2. The macro creates a second, blank document in `C:\\Users\\[USER]\\AppData\\Local\\Temp\\`.
3. The second document is opened automatically in a hidden Word instance.
4. Drops and executes a malicious HTA (HTML Application) file embedding the HATVIBE backdoor via `mshta.exe` (designed to run for four minutes).
- **Evasion/Defense Evasion:**
- Storing the real malicious macro code within the `settings.xml` file of the document.
- Creating a scheduled task without spawning `schtasks.exe`.
- Employing an anti-emulation trick in the first document executed to stop execution if the time altered (suggesting anti-sandbox/anti-analysis checks).
- **Payload Delivery:** HATVIBE acts as a loader, receiving next-stage VBS modules for execution from a remote server, ultimately deploying the sophisticated CHERRYSPY Python backdoor.

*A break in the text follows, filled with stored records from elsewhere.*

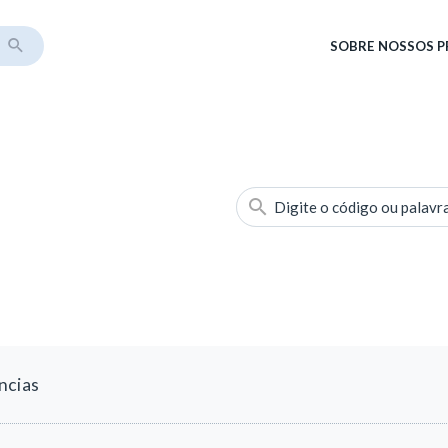
SOBRE
NOSSOS 
Digite o código ou palavr
ncias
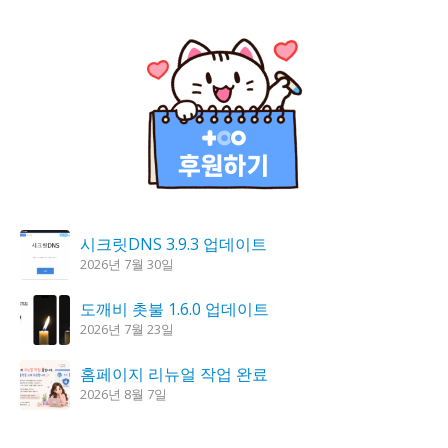
시크릿DNS 3.9.3 업데이트
2026년 7월 30일
도깨비 촛불 1.6.0 업데이트
2026년 7월 23일
홈페이지 리뉴얼 작업 완료
2026년 8월 7일
K플레이어 0.9.4 업데이트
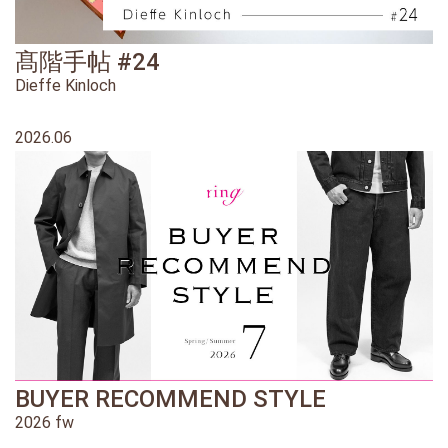
髙階手帖 #24
Dieffe Kinloch
2026.06
BUYER RECOMMEND STYLE
2026 fw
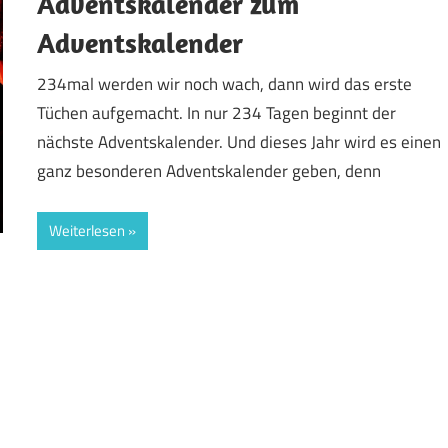
Adventskalender zum
Adventskalender
234mal werden wir noch wach, dann wird das erste
Tüchen aufgemacht. In nur 234 Tagen beginnt der
nächste Adventskalender. Und dieses Jahr wird es einen
ganz besonderen Adventskalender geben, denn
Weiterlesen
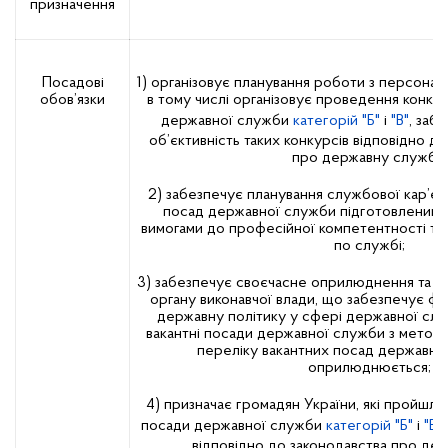
призначення
Посадові
1) організовує планування роботи з персона
обов’язки
в тому числі організовує проведення конкур
державної служби
категорій "Б"
і
"В"
, заб
об’єктивність таких конкурсів відповідно д
про державну службу;
2) забезпечує планування службової кар’єр
посад державної служби підготовленими 
вимогами до професійної компетентності т
по службі;
3) забезпечує своєчасне оприлюднення та 
органу виконавчої влади, що забезпечує фо
державну політику у сфері державної слу
вакантні посади державної служби з мето
переліку вакантних посад державної
оприлюднюється;
4) призначає громадян України, які пройшли 
посади державної служби
категорій "Б"
і
"В"
відповідно до законодавства про де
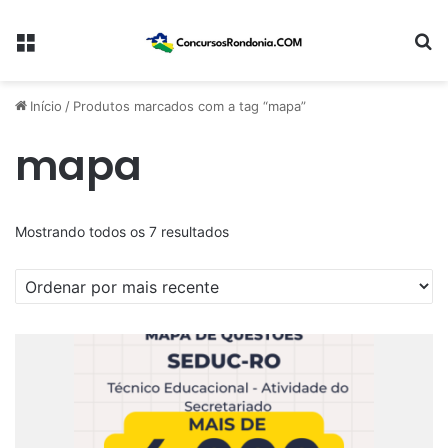
Menu
Pr
Início
/
Produtos marcados com a tag “mapa”
mapa
Classificado
Mostrando todos os 7 resultados
por
mais
recente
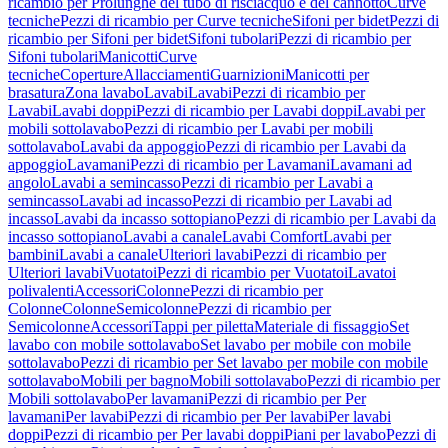
ricambio per Prolunghe del tubo di risciacquo e del cannotto
Curve
tecniche
Pezzi di ricambio per Curve tecniche
Sifoni per bidet
Pezzi di
ricambio per Sifoni per bidet
Sifoni tubolari
Pezzi di ricambio per
Sifoni tubolari
Manicotti
Curve
tecniche
Coperture
Allacciamenti
Guarnizioni
Manicotti per
brasatura
Zona lavabo
Lavabi
Lavabi
Pezzi di ricambio per
Lavabi
Lavabi doppi
Pezzi di ricambio per Lavabi doppi
Lavabi per
mobili sottolavabo
Pezzi di ricambio per Lavabi per mobili
sottolavabo
Lavabi da appoggio
Pezzi di ricambio per Lavabi da
appoggio
Lavamani
Pezzi di ricambio per Lavamani
Lavamani ad
angolo
Lavabi a semincasso
Pezzi di ricambio per Lavabi a
semincasso
Lavabi ad incasso
Pezzi di ricambio per Lavabi ad
incasso
Lavabi da incasso sottopiano
Pezzi di ricambio per Lavabi da
incasso sottopiano
Lavabi a canale
Lavabi Comfort
Lavabi per
bambini
Lavabi a canale
Ulteriori lavabi
Pezzi di ricambio per
Ulteriori lavabi
Vuotatoi
Pezzi di ricambio per Vuotatoi
Lavatoi
polivalenti
Accessori
Colonne
Pezzi di ricambio per
Colonne
Colonne
Semicolonne
Pezzi di ricambio per
Semicolonne
Accessori
Tappi per piletta
Materiale di fissaggio
Set
lavabo con mobile sottolavabo
Set lavabo per mobile con mobile
sottolavabo
Pezzi di ricambio per Set lavabo per mobile con mobile
sottolavabo
Mobili per bagno
Mobili sottolavabo
Pezzi di ricambio per
Mobili sottolavabo
Per lavamani
Pezzi di ricambio per Per
lavamani
Per lavabi
Pezzi di ricambio per Per lavabi
Per lavabi
doppi
Pezzi di ricambio per Per lavabi doppi
Piani per lavabo
Pezzi di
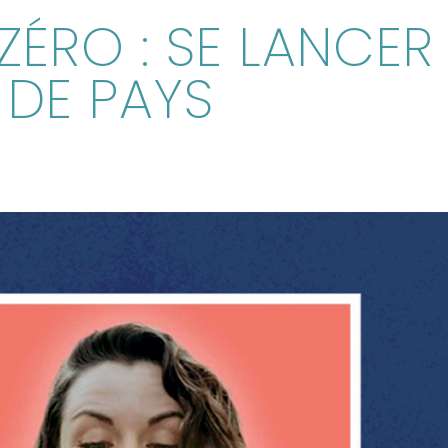
ZÉRO : SE LANCER
DE PAYS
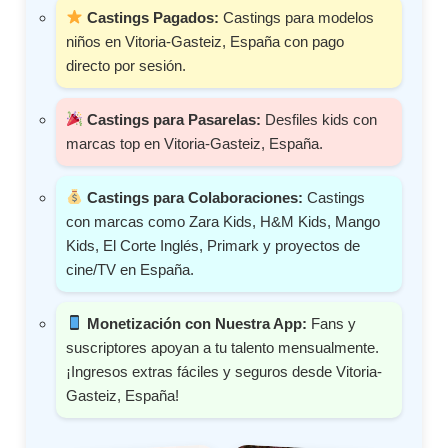
Castings Pagados:
Castings para modelos
niños en Vitoria-Gasteiz, España con pago
directo por sesión.
Castings para Pasarelas:
Desfiles kids con
marcas top en Vitoria-Gasteiz, España.
Castings para Colaboraciones:
Castings
con marcas como Zara Kids, H&M Kids, Mango
Kids, El Corte Inglés, Primark y proyectos de
cine/TV en España.
Monetización con Nuestra App:
Fans y
suscriptores apoyan a tu talento mensualmente.
¡Ingresos extras fáciles y seguros desde Vitoria-
Gasteiz, España!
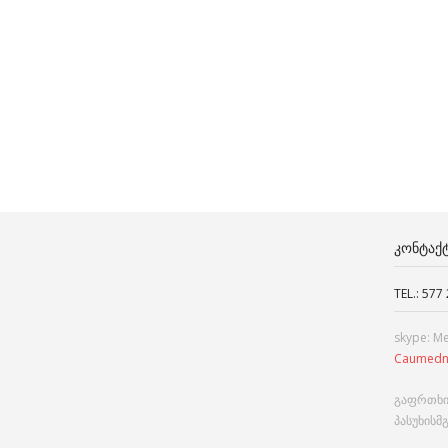
ᲙᲝᲜᲢᲐᲥ
TEL.: 577
skype: M
Caumedn
გაფრთხი
პასუხისმ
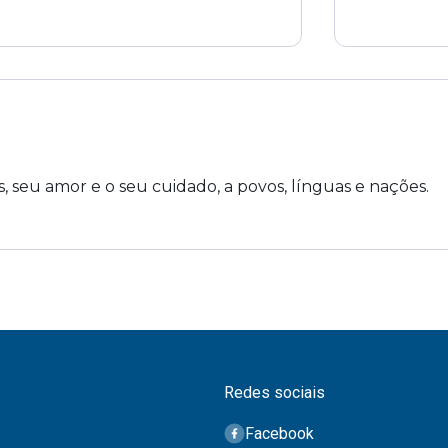
, seu amor e o seu cuidado, a povos, línguas e nações.
Redes sociais
Facebook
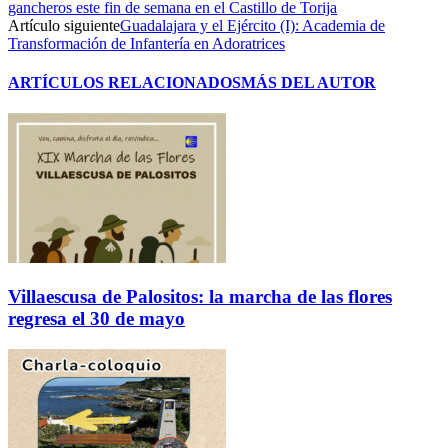
gancheros este fin de semana en el Castillo de Torija
Artículo siguiente
Guadalajara y el Ejército (I): Academia de
Transformación de Infantería en Adoratrices
ARTÍCULOS RELACIONADOS
MÁS DEL AUTOR
Villaescusa de Palositos: la marcha de las flores
regresa el 30 de mayo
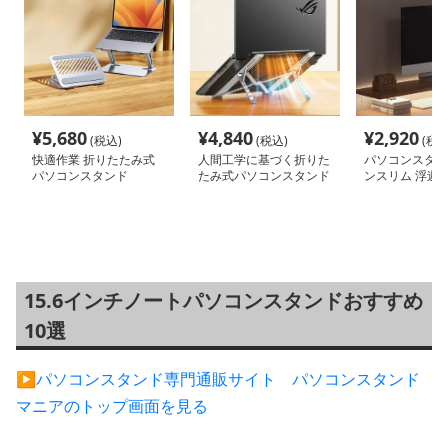
¥
5,680
¥
4,840
¥
2,920
(税込)
(税込)
(税込
快適作業 折りたたみ式
人間工学に基づく折りた
パソコンスタン
パソコンスタンド
たみ式パソコンスタンド
ンスリム 浮遊
ン台
15.6インチノートパソコンスタンドおすすめ
10選
▶︎パソコンスタンド専門通販サイト パソコンスタンド
マニアのトップ画面を見る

- **Known Malware Families Used (Exclusive to this group):** HATVIBE, CHERRYSPY, STILLARCH (aka DownEx).
## Targeting
- **Sectors:** Government (including diplomacy), NGOs, academia, energy, and defense.
- **Geography:** Ukraine (initial focus), Central Asia (current focus, especially Kazakhstan), and Eastern Europe.

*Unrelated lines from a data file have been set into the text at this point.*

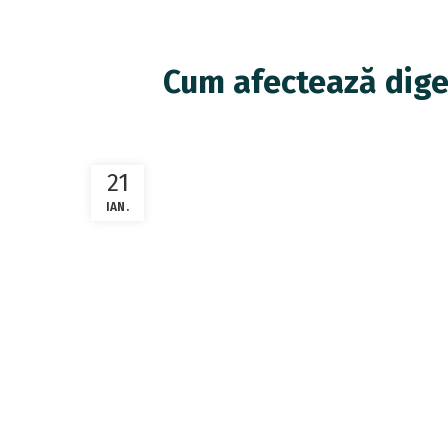
Cum afectează digest
21
IAN.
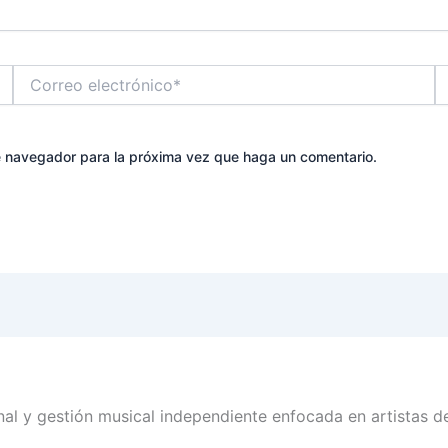
Correo
W
electrónico*
te navegador para la próxima vez que haga un comentario.
l y gestión musical independiente enfocada en artistas d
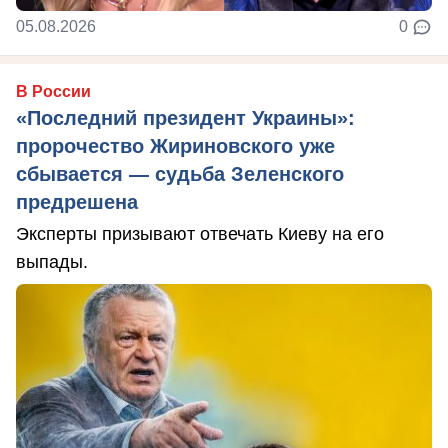
05.08.2026
0
В России
«Последний президент Украины»:
пророчество Жириновского уже
сбывается — судьба Зеленского
предрешена
Эксперты призывают отвечать Киеву на его
выпады.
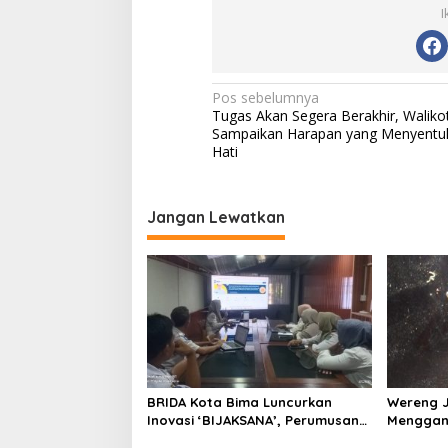
I
N
Pos sebelumnya
Tugas Akan Segera Berakhir, Waliko
a
Sampaikan Harapan yang Menyentu
v
Hati
i
g
Jangan Lewatkan
a
s
i
p
o
s
BRIDA Kota Bima Luncurkan
Wereng 
Inovasi ‘BIJAKSANA’, Perumusan
Menggang
Kebijakan Berbasis Stakeholder
Pemerinta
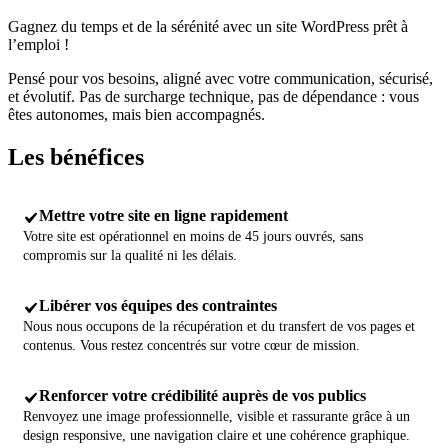
Gagnez du temps et de la sérénité avec un site WordPress prêt à
l’emploi !
Pensé pour vos besoins, aligné avec votre communication, sécurisé,
et évolutif. Pas de surcharge technique, pas de dépendance : vous
êtes autonomes, mais bien accompagnés.
Les
bénéfices
Mettre votre site en ligne rapidement
Votre site est opérationnel en moins de 45 jours ouvrés, sans
compromis sur la qualité ni les délais.
Libérer vos équipes des contraintes
Nous nous occupons de la récupération et du transfert de vos pages et
contenus. Vous restez concentrés sur votre cœur de mission.
Renforcer votre crédibilité auprès de vos publics
Renvoyez une image professionnelle, visible et rassurante grâce à un
design responsive, une navigation claire et une cohérence graphique.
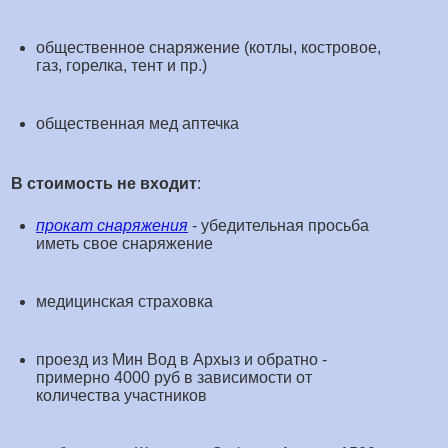
общественное снаряжение (котлы, костровое,
газ, горелка, тент и пр.)
общественная мед аптечка
В стоимость не входит
:
прокат снаряжения
- убедительная просьба
иметь свое снаряжение
медицинская страховка
проезд из Мин Вод в Архыз и обратно -
примерно 4000 руб в зависимости от
количества участников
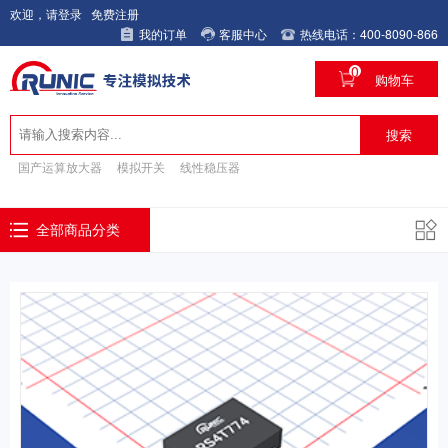
欢迎，请登录
免费注册
我的订单
客服中心
热线电话：400-8090-866
0
购物车
搜索
国产运算放大器
模拟开关
线性稳压器
全部商品分类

- **Victims:** Ukrainian government entities; organizations within Central Asia; specifically, documents originating from the Ministry of Foreign Affairs of the Republic of Kazakhstan were used as lures.
## Tools & Infrastructure
- **Malware Families Used:** HATVIBE (loader), CHERRYSPY (Python backdoor), STILLARCH (DownEx).
- **Infrastructure:** Relies on remote servers to receive next-stage VBS modules for HATVIBE. (No specific C2 domains/IPs were defanged in the provided text).
## Implications
UAC-0063 functions as a dedicated cyber espionage arm for Russian intelligence, focused on high-value strategic intelligence collection regarding political and diplomatic relations, particularly concerning Kazakhstan's foreign relations in Central Asia. The use of sophisticated anti-analysis techniques and exclusive malware suggests a well-resourced and dedicated operation.
## Mitigations
- Implement robust email protection/sandboxing capable of analyzing malicious document macros, especially those from high-value external entities.

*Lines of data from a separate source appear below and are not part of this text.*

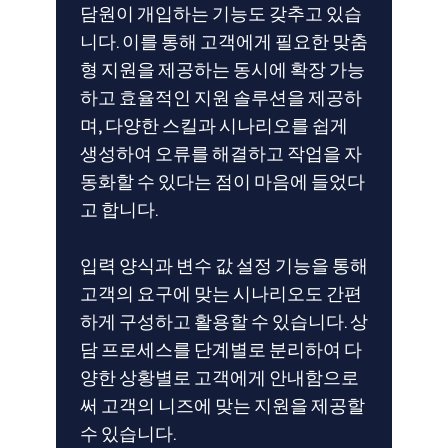
담원이 개입하는 기능도 갖추고 있습
니다. 이를 통해 고객에게 필요한 맞춤
형 지원을 제공하는 동시에 확장 가능
하고 효율적인 지원 솔루션을 제공하
며, 다양한 스킬과 시나리오를 쉽게
생성하여 오류를 해결하고 작업을 자
동화할 수 있다는 점이 마음에 들었다
고 합니다.
입력 양식과 변수 값 설정 기능을 통해
고객의 요구에 맞는 시나리오도 간편
하게 구성하고 활용할 수 있습니다. 상
담 프로세스를 단계별로 분리하여 다
양한 상황별로 고객에게 안내함으로
써 고객의 니즈에 맞는 지원을 제공할
수 있습니다.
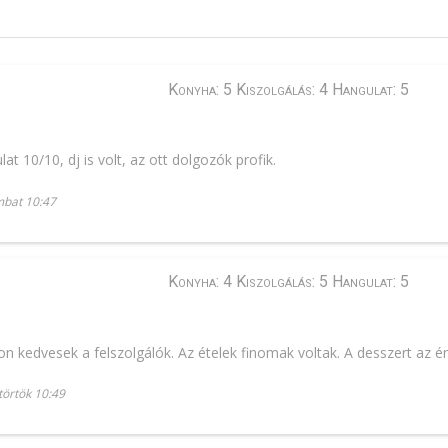
Konyha: 5 Kiszolgálás: 4 Hangulat: 5
lat 10/10, dj is volt, az ott dolgozók profik.
mbat 10:47
Konyha: 4 Kiszolgálás: 5 Hangulat: 5
on kedvesek a felszolgálók. Az ételek finomak voltak. A desszert az én
törtök 10:49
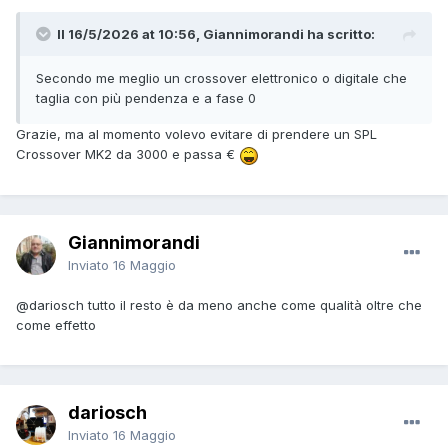
Il 16/5/2026 at 10:56, Giannimorandi ha scritto:
Secondo me meglio un crossover elettronico o digitale che
taglia con più pendenza e a fase 0
Grazie, ma al momento volevo evitare di prendere un SPL
Crossover MK2 da 3000 e passa €
Giannimorandi
Inviato
16 Maggio
@dariosch
tutto il resto è da meno anche come qualità oltre che
come effetto
dariosch
Inviato
16 Maggio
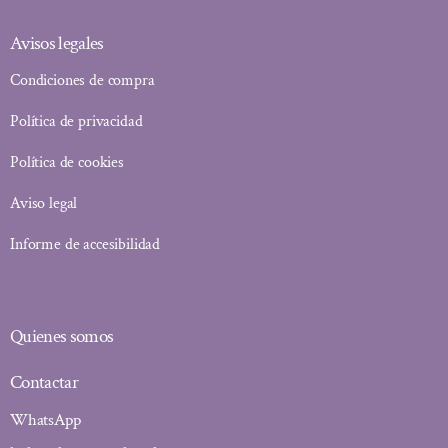
Avisos legales
Condiciones de compra
Política de privacidad
Política de cookies
Aviso legal
Informe de accesibilidad
Quienes somos
Contactar
WhatsApp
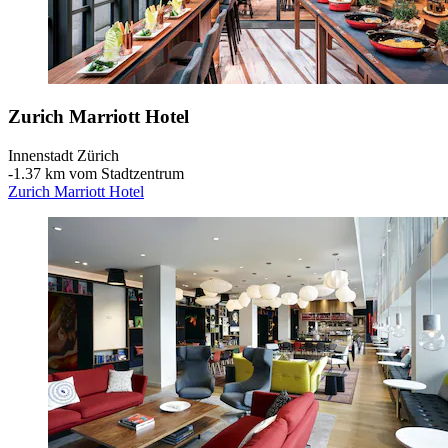
Zurich Marriott Hotel
Innenstadt Zürich
‐
1.37 km vom Stadtzentrum
Zurich Marriott Hotel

- Strong defenses against dynamic execution environments to counter anti-emulation and anti-analysis checks.
- Strict monitoring and alerting on the execution of `mshta.exe` from unusual parent processes (like Word/Office) or the creation of scheduled tasks without standard parent processes.
- Review activity related to the creation of temporary files in user profiles that trigger secondary execution chains.